Durable and reliable, coaxial cable has been the mainstay for providing homes with cable television since the mid-twentieth century. In today's world of digital television, coaxial cable now sees more use in connecting homes with high-speed cable Internet. These cables are made up of a wound copper core covered by a thick layer of insulation, terminating in a screw-on pin that connects to the female coaxial input on your device. When you have trouble with the cables, the best way to check them is with a signal meter, which is a simple device that you can build at home -- as long as you have some knowledge of electronics.
Warm your soldering iron by plugging it in and waiting a few minutes.
Lay out the circuit as depicted in the schematic in the References section. As you can see, the circuit requires three capacitors, two op-amps, two resistors, an integrated chip (74HC4040) and 16-gauge wire to connect all the components.

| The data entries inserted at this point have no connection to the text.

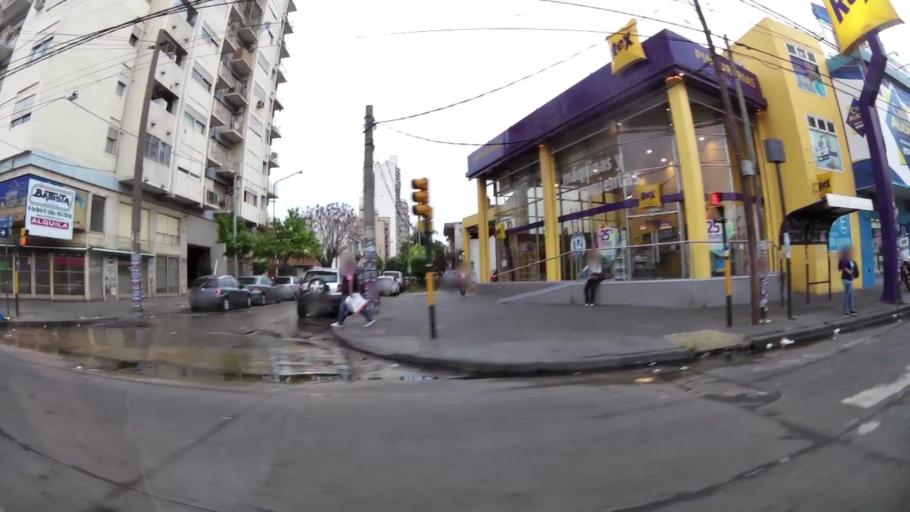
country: AR
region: Buenos Aires
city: San Justo
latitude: -34.6416
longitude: -58.5703
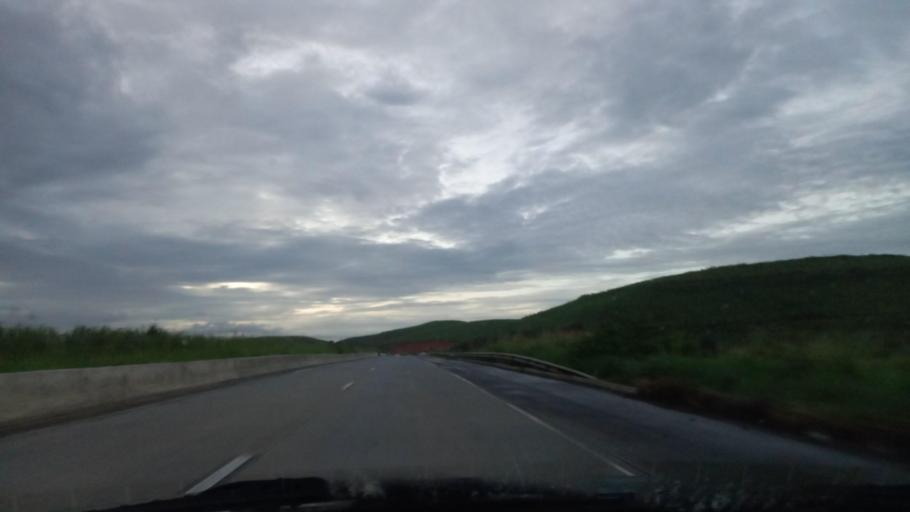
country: BR
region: Pernambuco
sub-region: Ribeirao
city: Ribeirao
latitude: -8.5233
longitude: -35.3897
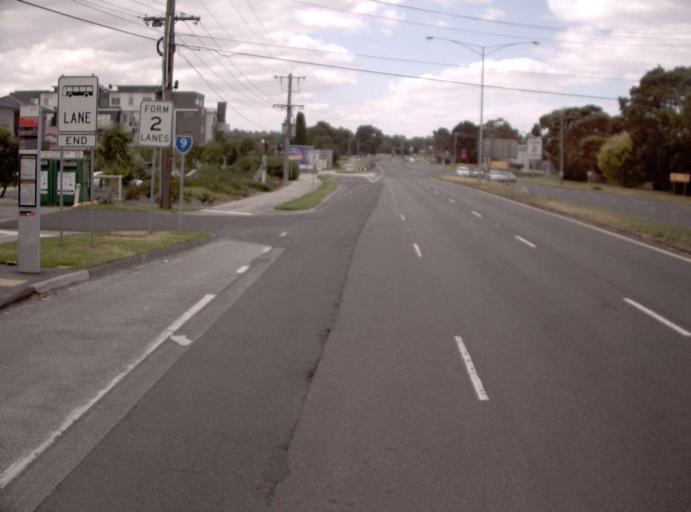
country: AU
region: Victoria
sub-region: Knox
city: Wantirna South
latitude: -37.8764
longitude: 145.2328
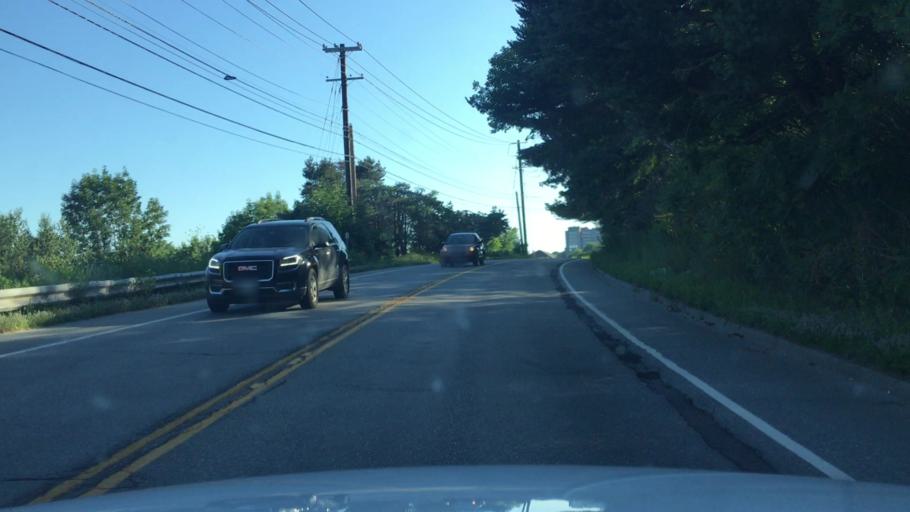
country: US
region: Maine
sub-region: Penobscot County
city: Brewer
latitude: 44.8129
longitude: -68.7399
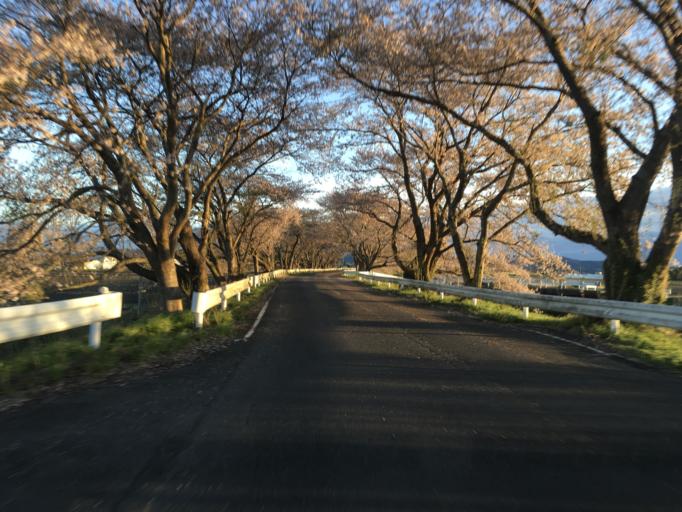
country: JP
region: Miyagi
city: Wakuya
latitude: 38.6556
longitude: 141.1465
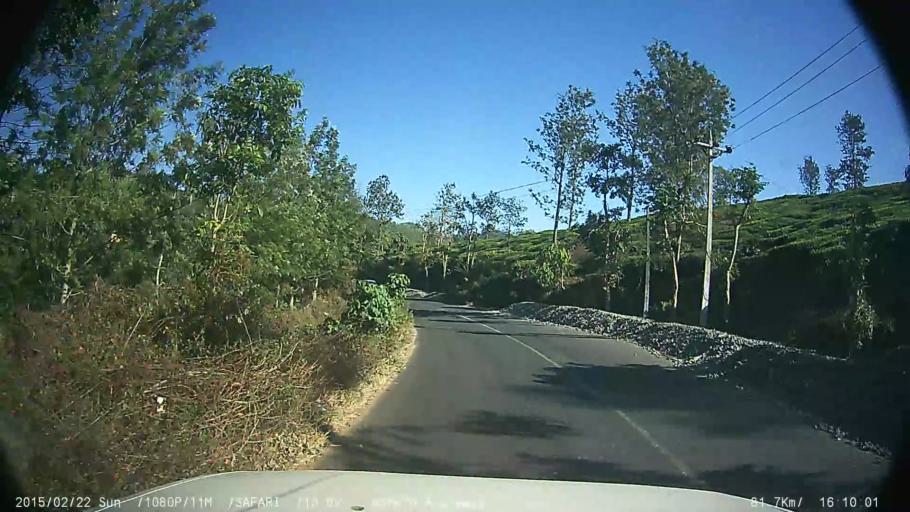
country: IN
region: Tamil Nadu
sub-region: Theni
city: Gudalur
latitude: 9.5713
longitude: 77.0840
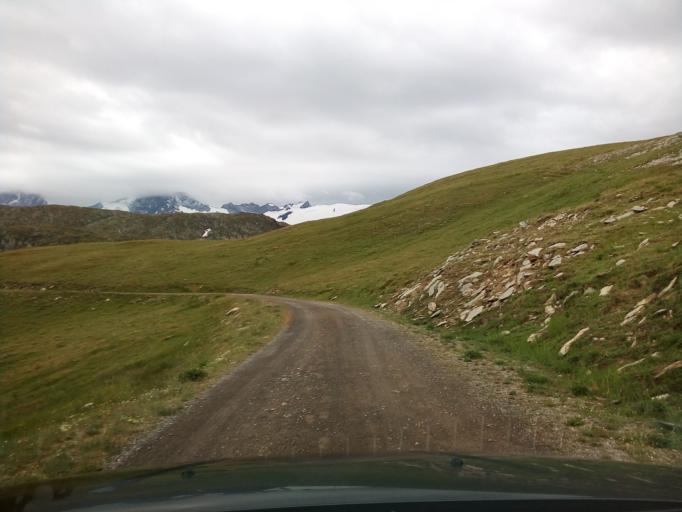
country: FR
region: Rhone-Alpes
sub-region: Departement de l'Isere
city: Mont-de-Lans
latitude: 45.0649
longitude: 6.2138
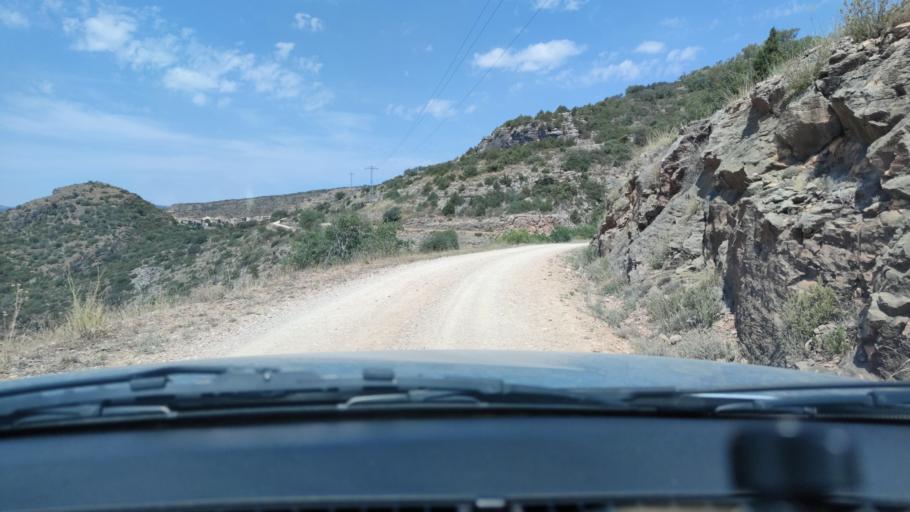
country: ES
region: Catalonia
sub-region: Provincia de Lleida
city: Camarasa
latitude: 41.9268
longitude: 0.8138
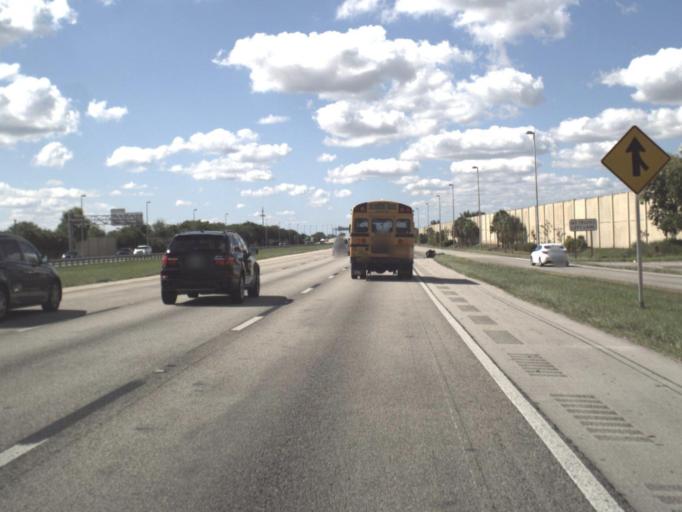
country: US
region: Florida
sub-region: Broward County
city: Parkland
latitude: 26.3022
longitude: -80.2556
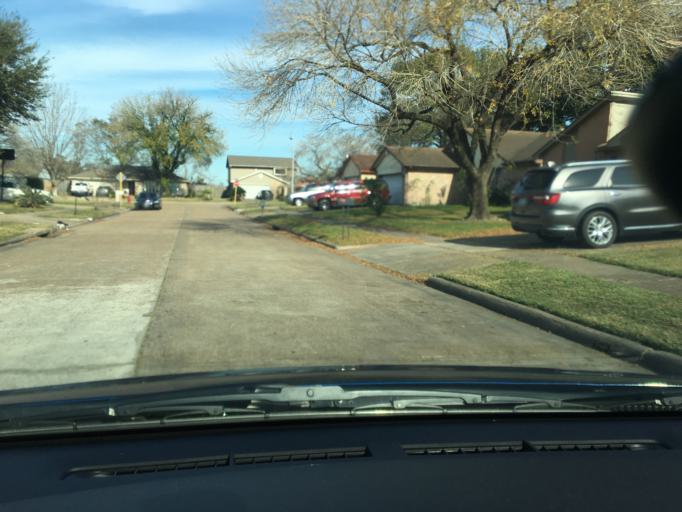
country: US
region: Texas
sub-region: Harris County
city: Cloverleaf
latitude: 29.8078
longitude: -95.1593
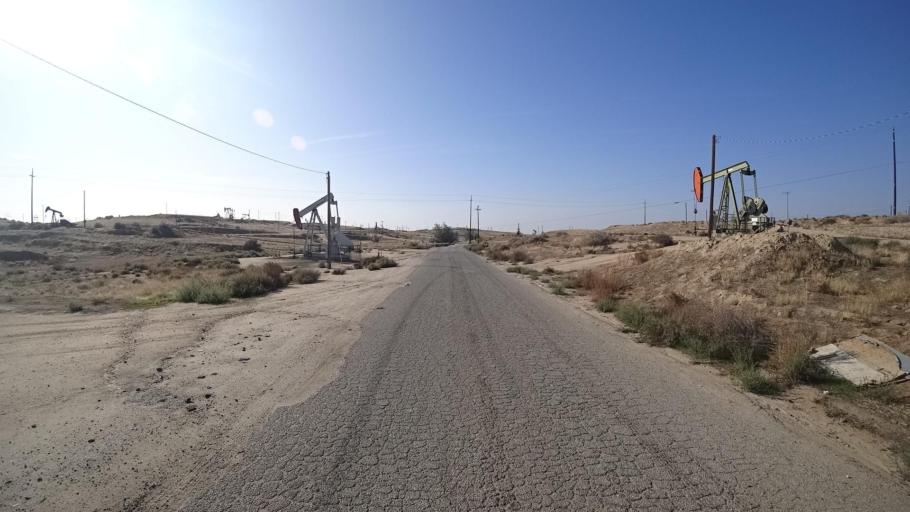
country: US
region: California
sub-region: Kern County
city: Oildale
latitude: 35.5004
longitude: -119.0372
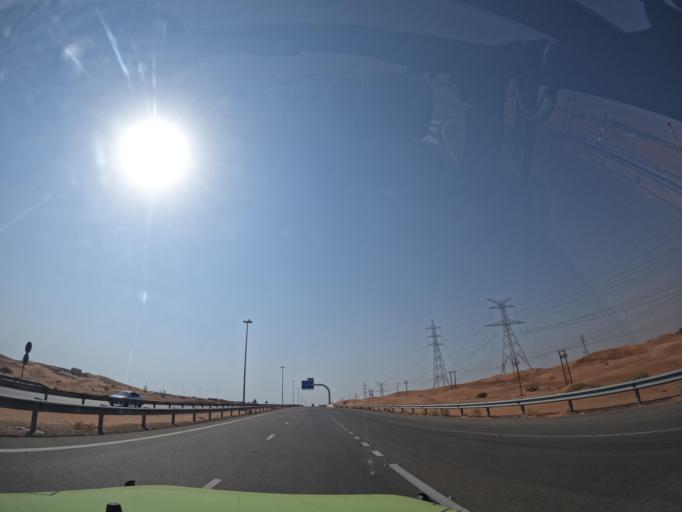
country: OM
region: Al Buraimi
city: Al Buraymi
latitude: 24.3498
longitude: 55.7373
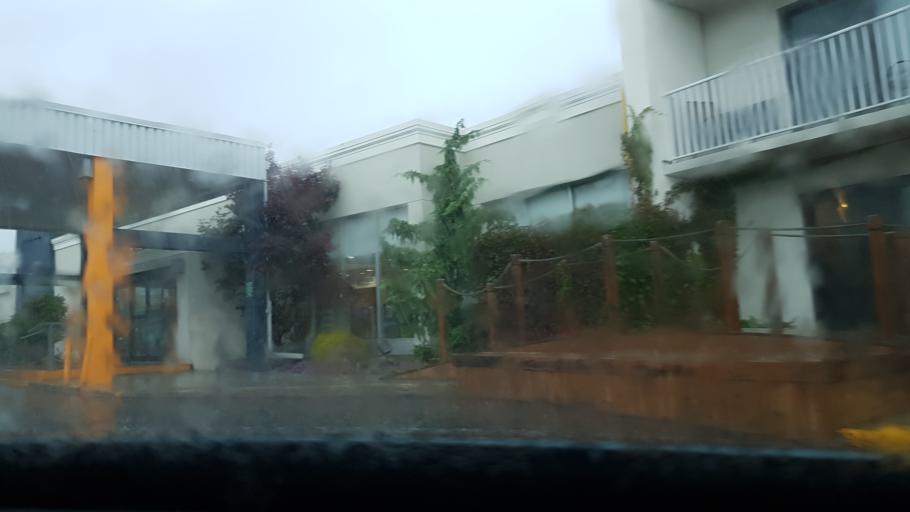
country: CA
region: Ontario
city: Peterborough
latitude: 44.2981
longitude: -78.3194
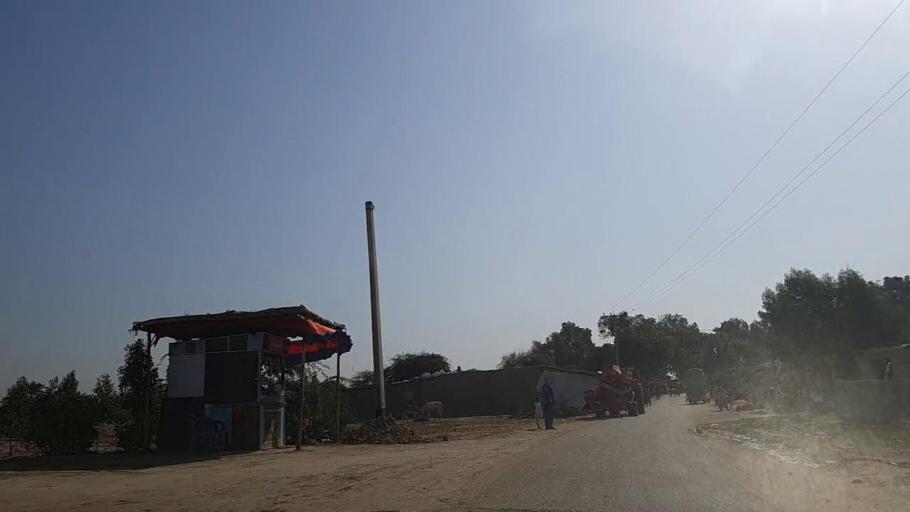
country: PK
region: Sindh
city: Jati
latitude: 24.5151
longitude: 68.2751
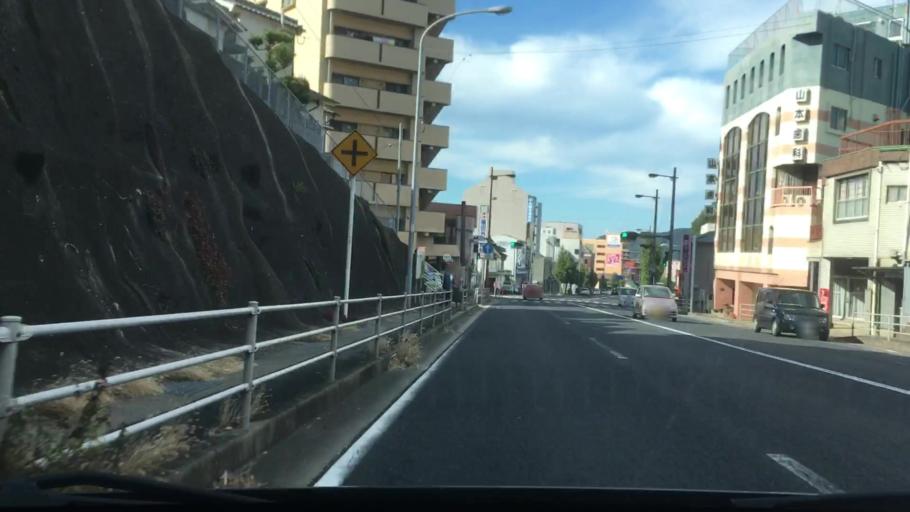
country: JP
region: Nagasaki
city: Sasebo
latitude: 33.1596
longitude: 129.7406
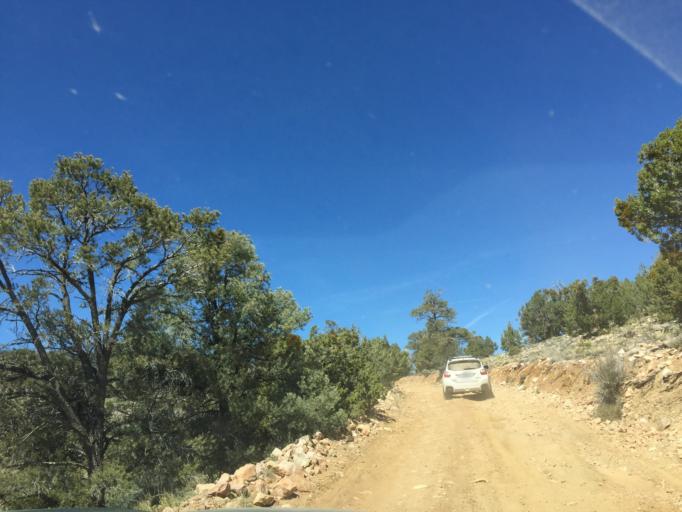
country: US
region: California
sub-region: San Bernardino County
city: Big Bear City
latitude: 34.2487
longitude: -116.7142
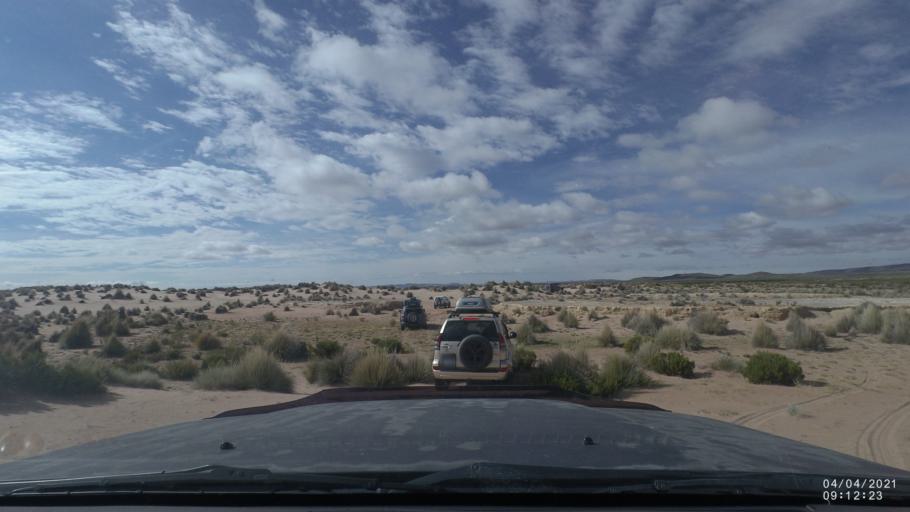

Solder all the components together as depicted in the schematic. It is easy to install the components on a breadboard to keep them from shitting and possibly shorting when you move the device.
Attach the completed tester to a BNC tee, which will allow you to connect the device to the other components.
Connect your oscilloscope to one arm of the BNC tee.
Attach the cable under test to the other arm of the BNC tee.
Look at the oscilloscope reading. If you see a square waveform, the cable is shorted. If you see a waveform with multiple steps to it, the cable is functioning properly. Refer to the schematic in the References section to see examples of these wave forms.